But, instead of trying to harden your sendmail you should spend the time to switch to another MTA. I decided for postfix, but e.g. exim may be a good choice, too (it has excellent documentation).
Quit telling the guy to switch MTA's, for God's sake. Fix his problem... *then* when we've got him out of the fire, you can tell him that you think $MAILSERVER would be better for him. But right now, let's fix his system!
> One thing I did notice after reading this reply is yes, I can set up a
> external SMTP on a Windows machine and go through my firewall and connect
> to it, but the internal machines are all using my SMPT server, there are
> only 8 internal machines so it was easy to check. I dont think that is how
> the SPAM got out, I trust these users.
There are a lot newer viruses around which have their own SMTP functionality! They don't use your email program's configuration or SMTP function. They have their own and it is sufficient if the firewall lets pass SMTP communication. You should immediately reconfigure the firewall to block port 25.

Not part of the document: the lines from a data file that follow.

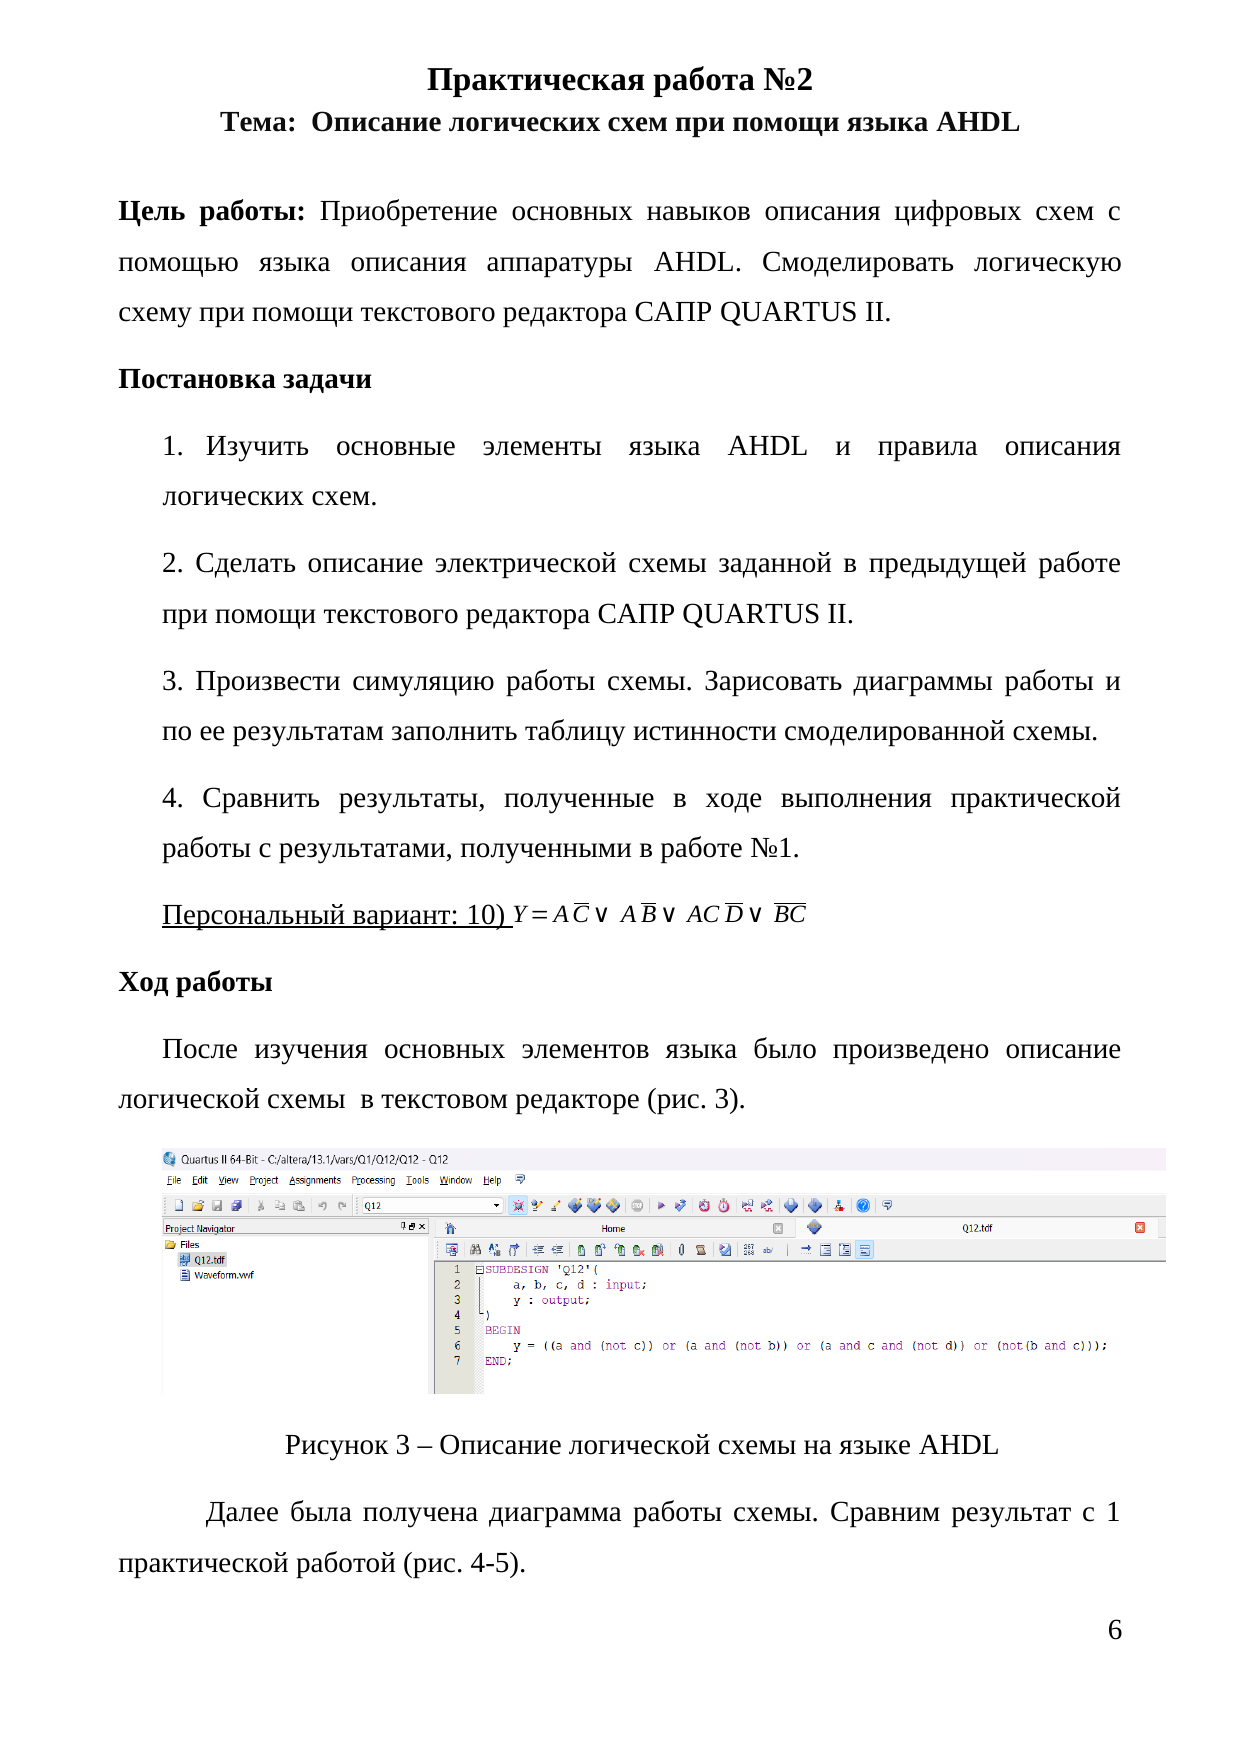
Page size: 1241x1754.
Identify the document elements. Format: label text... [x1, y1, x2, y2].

text 3. Произвести симуляцию работы схемы. Зарисовать диаграммы работы и по ее результатам заполнить таблицу истинности смоделированной схемы. [162, 663, 1122, 747]
subtitle Тема: Описание логических схем при помощи языка AHDL [118, 104, 1122, 138]
text Постановка задачи [118, 361, 1122, 395]
text После изучения основных элементов языка было произведено описание логической схемы в текстовом редакторе (рис. 3). [118, 1031, 1122, 1115]
text Ход работы [118, 964, 1122, 998]
text Персональный вариант: 10) [118, 897, 1122, 931]
picture [161, 1148, 1166, 1394]
text Цель работы: Приобретение основных навыков описания цифровых схем с помощью языка описания аппаратуры AHDL. Смоделировать логическую схему при помощи текстового редактора САПР QUARTUS II. [118, 193, 1122, 328]
list Изучить основные элементы языка AHDL и правила описания логических схем. [162, 428, 1122, 512]
text Далее была получена диаграмма работы схемы. Сравним результат с 1 практической работой (рис. 4-5). [118, 1494, 1122, 1578]
text Рисунок 3 – Описание логической схемы на языке AHDL [162, 1427, 1122, 1461]
text 2. Сделать описание электрической схемы заданной в предыдущей работе при помощи текстового редактора САПР QUARTUS II. [162, 545, 1122, 629]
text 4. Сравнить результаты, полученные в ходе выполнения практической работы с результатами, полученными в работе №1. [162, 780, 1122, 864]
subtitle Практическая работа №2 [118, 59, 1122, 97]
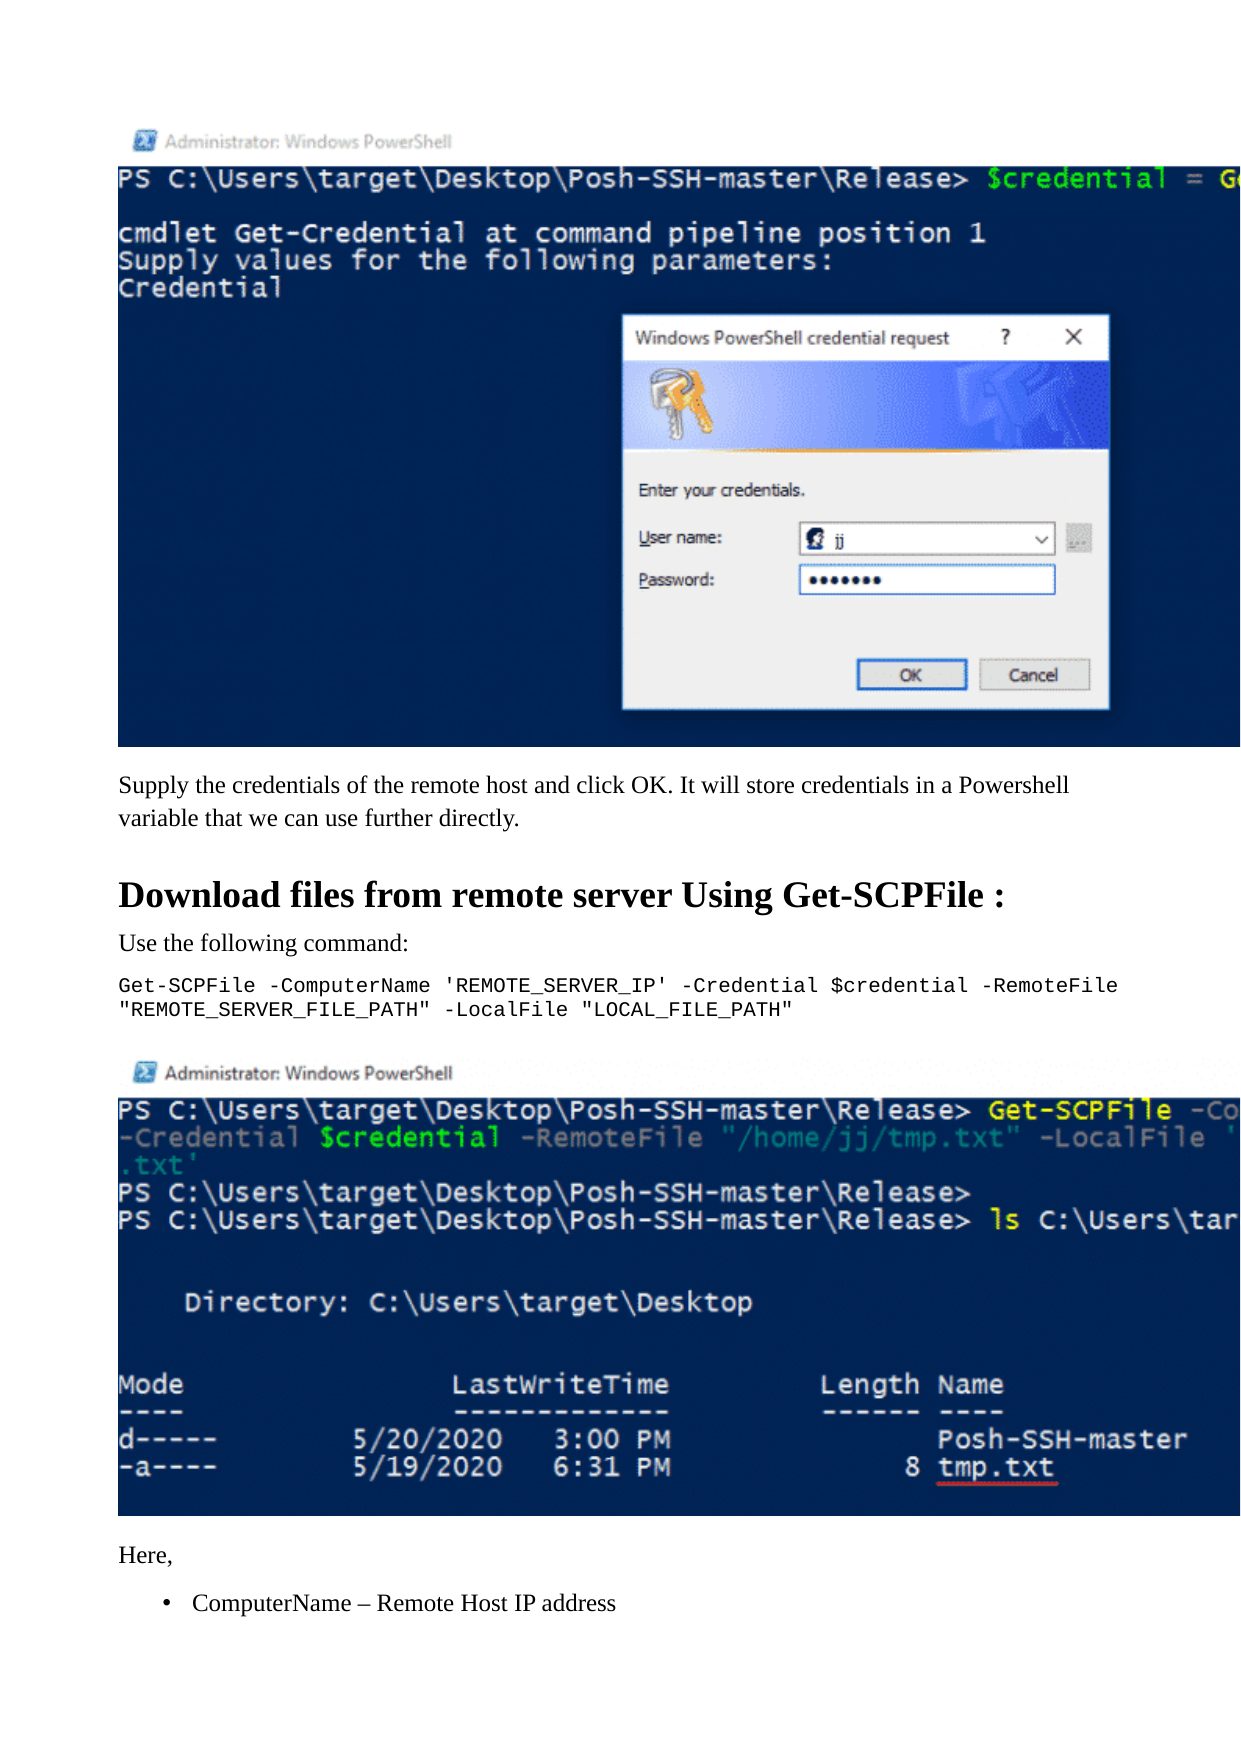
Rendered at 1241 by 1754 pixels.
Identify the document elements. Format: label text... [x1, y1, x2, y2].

This is mostly correct. If all those users are supposed to use your SMTP server, then set up your firewall accordingly. I do not suggest blocking 25 outbound, but rather *redirecting* tcp/25 to your mail server. That way, *any* attempts to connect to an SMTP server will be redirected to yours. And if one of your Windows users does have a worm, it'll be unable to talk to the outside but you will see it's attempts in your maillog.
Much better this way: you get better problem warning and control, the users get full functionality, the virii get stopped, and outside systems never get bothered.